It must be noted that saved inline images (from non-photo posts) keep their name. This means that only the first image with any given name will be saved; the others with the same name will point to the first one.
The download of images can be disabled with option -k. In this case, the
image URLs will point to the original location.
EXIF Metadata
With option -e, IPTC keyword tags can be added to image files. There are
three possibilities:
-e kw1,kw2adds the post's tags pluskw1andkw2as keywords-e ''adds just the post's tags-e -removes all keywords from the image
Incremental Backups
In incremental backup mode, tumblr-backup saves only posts that have higher ids than the highest id saved locally. Note that posts that are edited after being backed up are not backed up again with this option.
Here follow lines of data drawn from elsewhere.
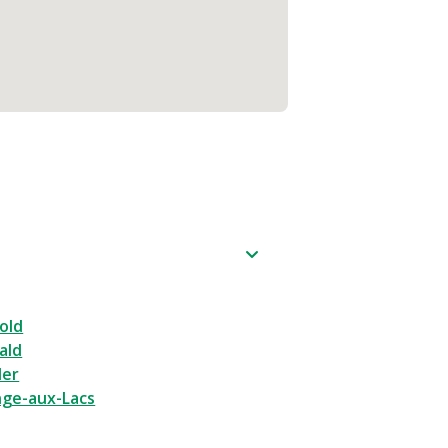
old
ald
ler
nge-aux-Lacs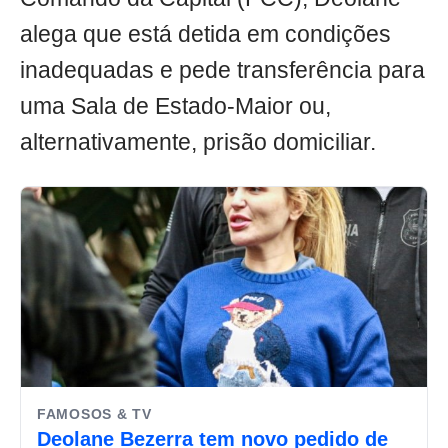
alega que está detida em condições
inadequadas e pede transferência para
uma Sala de Estado-Maior ou,
alternativamente, prisão domiciliar.
FAMOSOS & TV
Deolane Bezerra tem novo pedido de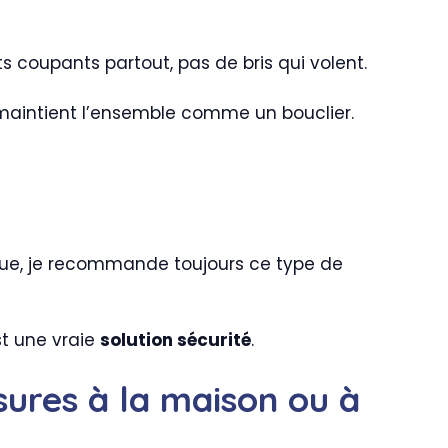
ts coupants partout, pas de bris qui volent.
m maintient l’ensemble comme un bouclier.
sque, je recommande toujours ce type de
st une vraie
solution sécurité
.
sures à la maison ou à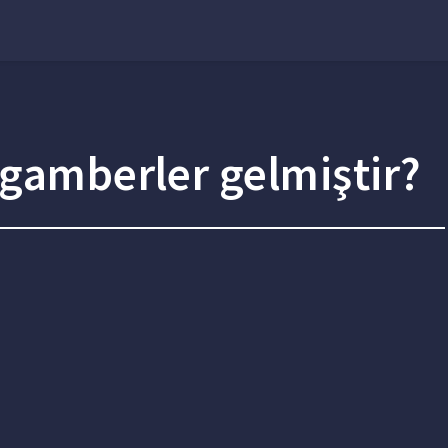
ygamberler gelmiştir?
In JSON backup mode, the original JSON source returned by the Tumblr API is
saved under the json/ folder in addition to the HTML format.
Automatic Archive Mode
Automatic archive mode -a is designed to be used from an hourly cron script.
It normally makes an incremental backup except if the current hour is the one
given as argument. In this case, tumblr-backup will make a full backup. An
example invocation is tumblr-backup -qa4 to do a full backup at 4 in the
morning. This option obviates the need for shell script logic to determine what
options to pass. If you don't want cron to send a mail if no new posts have been
backed up, use this crontab entry:
0 * * * * tumblr-backup -qa4 <blog-name> || test $? -eq 1
This changes the exit code 1 to 0.
Blosxom Format
In Blosxom format mode, the posts generated are saved in a format suitable for
re-publishing in Blosxom with the Meta
plugin. Images are not
downloaded; instead, the image links point back to the original image on
Tumblr. The posts are saved in the current folder with a .txt extension. The
index is not updated.
Limiting Backed Up Posts
In order to limit the set of backed up posts, use the -n and -s options. The
most recent post is always number 0, so the option -n 200 would select the 200
most recent posts. Calling tumblr-backup -n 100 -s 200 would skip the 200 most
recent posts and backup the next 100. -n 1 is the fastest way to rebuild the
index pages.
The option -T limits the backup to posts of the given type. -t saves only
posts with the given tags. -Q combines both: it accepts comma-separated
requests of the form TYPE:TAG1:TAG2:…, where the tags for each post type can
be different. Omitting the TAGs is allowed; this saves posts of this type with
any or no tags. Example: -Q any:personal,quote,photo:me:self saves all posts
tagged 'personal', all quotes, and photos tagged 'me' or 'self' or 'personal'
(because of the any request).
The option --no-reblog suppresses the backup of reposts of other blogs'
posts.
If you combine -n, -s, -i, -p, -t, -T, -Q and --no-reblog, only
posts matching all criteria will be backed up.